> _DIRECTION 1_
From the Eight Bells article, rewrite the part that opens with the words containing "Our annual Best" and closes with "but in Dallas.", substituting "sardine" for "tuna" throughout.

> _PASSAGE SHOWN_
Dallas' Most Interesting Restaurants No. 2: Eight Bells Alehouse

Not bleh! Good! Eat!EXPAND
Not bleh! Good! Eat!
Scott Reitz

Our annual Best of Dallas® issue is online and on the streets this week. To celebrate, we've been counting down the 50 most interesting restaurants in Dallas. These spots bring something unique or compelling to the city's dining scene, feeding both your appetite and soul.

It was almost hard to believe I was eating in Dallas when a plate of preserved tuna belly was placed on the bar top in front of me. The meat glistened with oil, and caper berries and chives gave some color that was echoed in a puddle of fruity olive oil. Black peppercorns were strewn about, waiting to explode like gunpowder. It was a beautifully plated, $24 can of tuna fish, served at a bar that also serves Old Speckled Hen — not in London or Spain but in Dallas. 

Welcome to Eight Bells, one of many new local bars that decided to put as much thought into their food as their bar menu. The results have been fascinating. Meri Dahlke and her crew decided that Dallas was ready for something new. It was a gamble. Canned fish and shellfish are featured almost exclusively, with a few sandwiches on the back to placate the squeamish.

> _DIRECTION 2_
Take every one of the records that follow and reproduce them line for line, without any change.

Collected data:
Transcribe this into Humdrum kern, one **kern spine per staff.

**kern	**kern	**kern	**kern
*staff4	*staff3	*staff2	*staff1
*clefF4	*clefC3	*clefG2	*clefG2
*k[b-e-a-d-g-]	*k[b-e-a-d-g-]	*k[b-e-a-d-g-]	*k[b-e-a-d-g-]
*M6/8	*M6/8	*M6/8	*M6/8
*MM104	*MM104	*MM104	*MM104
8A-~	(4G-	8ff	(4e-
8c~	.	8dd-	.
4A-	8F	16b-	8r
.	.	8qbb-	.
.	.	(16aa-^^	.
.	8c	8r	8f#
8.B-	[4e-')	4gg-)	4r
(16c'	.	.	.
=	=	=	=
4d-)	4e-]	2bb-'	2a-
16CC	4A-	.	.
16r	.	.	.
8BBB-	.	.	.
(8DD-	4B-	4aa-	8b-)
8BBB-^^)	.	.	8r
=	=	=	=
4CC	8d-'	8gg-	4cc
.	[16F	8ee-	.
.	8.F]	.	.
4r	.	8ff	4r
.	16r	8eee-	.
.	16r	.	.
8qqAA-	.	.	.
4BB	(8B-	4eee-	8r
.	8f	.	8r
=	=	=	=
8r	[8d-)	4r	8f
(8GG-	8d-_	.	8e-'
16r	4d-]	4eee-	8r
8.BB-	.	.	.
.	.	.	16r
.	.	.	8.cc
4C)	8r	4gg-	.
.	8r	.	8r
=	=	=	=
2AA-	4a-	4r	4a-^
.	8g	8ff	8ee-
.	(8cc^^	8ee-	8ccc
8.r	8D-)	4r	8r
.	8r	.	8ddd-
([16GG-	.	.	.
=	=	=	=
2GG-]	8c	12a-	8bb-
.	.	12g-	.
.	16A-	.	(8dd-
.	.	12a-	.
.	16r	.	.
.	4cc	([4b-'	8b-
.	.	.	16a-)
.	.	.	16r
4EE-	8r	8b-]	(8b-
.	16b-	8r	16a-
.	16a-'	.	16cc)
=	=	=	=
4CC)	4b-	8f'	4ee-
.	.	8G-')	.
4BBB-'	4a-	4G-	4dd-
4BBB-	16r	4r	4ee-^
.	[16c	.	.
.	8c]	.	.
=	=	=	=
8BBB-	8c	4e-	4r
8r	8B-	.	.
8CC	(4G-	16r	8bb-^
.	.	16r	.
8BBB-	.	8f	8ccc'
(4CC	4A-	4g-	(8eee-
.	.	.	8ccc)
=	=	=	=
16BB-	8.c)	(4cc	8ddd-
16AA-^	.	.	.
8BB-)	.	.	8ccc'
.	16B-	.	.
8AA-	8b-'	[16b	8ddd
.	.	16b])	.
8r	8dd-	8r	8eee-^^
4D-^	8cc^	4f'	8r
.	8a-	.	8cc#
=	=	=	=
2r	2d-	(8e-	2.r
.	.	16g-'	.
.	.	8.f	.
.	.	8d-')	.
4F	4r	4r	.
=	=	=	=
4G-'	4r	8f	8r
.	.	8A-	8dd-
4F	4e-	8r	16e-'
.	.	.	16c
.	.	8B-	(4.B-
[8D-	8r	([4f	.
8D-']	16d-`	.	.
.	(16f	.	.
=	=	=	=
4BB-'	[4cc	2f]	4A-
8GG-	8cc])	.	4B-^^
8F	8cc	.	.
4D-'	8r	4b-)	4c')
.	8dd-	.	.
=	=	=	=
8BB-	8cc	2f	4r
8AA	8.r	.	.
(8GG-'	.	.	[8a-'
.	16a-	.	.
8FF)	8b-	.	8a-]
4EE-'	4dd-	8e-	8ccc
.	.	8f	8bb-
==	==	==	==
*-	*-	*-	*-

> _FULL RESPONSE 1_
Our annual Best of Dallas® issue is online and on the streets this week. To celebrate, we've been counting down the 50 most interesting restaurants in Dallas. These spots bring something unique or compelling to the city's dining scene, feeding both your appetite and soul.

It was almost hard to believe I was eating in Dallas when a plate of preserved sardine belly was placed on the bar top in front of me. The meat glistened with oil, and caper berries and chives gave some color that was echoed in a puddle of fruity olive oil. Black peppercorns were strewn about, waiting to explode like gunpowder. It was a beautifully plated, $24 can of sardine fish, served at a bar that also serves Old Speckled Hen — not in London or Spain but in Dallas.

> _FULL RESPONSE 2_
Transcribe this into Humdrum kern, one **kern spine per staff.

**kern	**kern	**kern	**kern
*staff4	*staff3	*staff2	*staff1
*clefF4	*clefC3	*clefG2	*clefG2
*k[b-e-a-d-g-]	*k[b-e-a-d-g-]	*k[b-e-a-d-g-]	*k[b-e-a-d-g-]
*M6/8	*M6/8	*M6/8	*M6/8
*MM104	*MM104	*MM104	*MM104
8A-~	(4G-	8ff	(4e-
8c~	.	8dd-	.
4A-	8F	16b-	8r
.	.	8qbb-	.
.	.	(16aa-^^	.
.	8c	8r	8f#
8.B-	[4e-')	4gg-)	4r
(16c'	.	.	.
=	=	=	=
4d-)	4e-]	2bb-'	2a-
16CC	4A-	.	.
16r	.	.	.
8BBB-	.	.	.
(8DD-	4B-	4aa-	8b-)
8BBB-^^)	.	.	8r
=	=	=	=
4CC	8d-'	8gg-	4cc
.	[16F	8ee-	.
.	8.F]	.	.
4r	.	8ff	4r
.	16r	8eee-	.
.	16r	.	.
8qqAA-	.	.	.
4BB	(8B-	4eee-	8r
.	8f	.	8r
=	=	=	=
8r	[8d-)	4r	8f
(8GG-	8d-_	.	8e-'
16r	4d-]	4eee-	8r
8.BB-	.	.	.
.	.	.	16r
.	.	.	8.cc
4C)	8r	4gg-	.
.	8r	.	8r
=	=	=	=
2AA-	4a-	4r	4a-^
.	8g	8ff	8ee-
.	(8cc^^	8ee-	8ccc
8.r	8D-)	4r	8r
.	8r	.	8ddd-
([16GG-	.	.	.
=	=	=	=
2GG-]	8c	12a-	8bb-
.	.	12g-	.
.	16A-	.	(8dd-
.	.	12a-	.
.	16r	.	.
.	4cc	([4b-'	8b-
.	.	.	16a-)
.	.	.	16r
4EE-	8r	8b-]	(8b-
.	16b-	8r	16a-
.	16a-'	.	16cc)
=	=	=	=
4CC)	4b-	8f'	4ee-
.	.	8G-')	.
4BBB-'	4a-	4G-	4dd-
4BBB-	16r	4r	4ee-^
.	[16c	.	.
.	8c]	.	.
=	=	=	=
8BBB-	8c	4e-	4r
8r	8B-	.	.
8CC	(4G-	16r	8bb-^
.	.	16r	.
8BBB-	.	8f	8ccc'
(4CC	4A-	4g-	(8eee-
.	.	.	8ccc)
=	=	=	=
16BB-	8.c)	(4cc	8ddd-
16AA-^	.	.	.
8BB-)	.	.	8ccc'
.	16B-	.	.
8AA-	8b-'	[16b	8ddd
.	.	16b])	.
8r	8dd-	8r	8eee-^^
4D-^	8cc^	4f'	8r
.	8a-	.	8cc#
=	=	=	=
2r	2d-	(8e-	2.r
.	.	16g-'	.
.	.	8.f	.
.	.	8d-')	.
4F	4r	4r	.
=	=	=	=
4G-'	4r	8f	8r
.	.	8A-	8dd-
4F	4e-	8r	16e-'
.	.	.	16c
.	.	8B-	(4.B-
[8D-	8r	([4f	.
8D-']	16d-`	.	.
.	(16f	.	.
=	=	=	=
4BB-'	[4cc	2f]	4A-
8GG-	8cc])	.	4B-^^
8F	8cc	.	.
4D-'	8r	4b-)	4c')
.	8dd-	.	.
=	=	=	=
8BB-	8cc	2f	4r
8AA	8.r	.	.
(8GG-'	.	.	[8a-'
.	16a-	.	.
8FF)	8b-	.	8a-]
4EE-'	4dd-	8e-	8ccc
.	.	8f	8bb-
==	==	==	==
*-	*-	*-	*-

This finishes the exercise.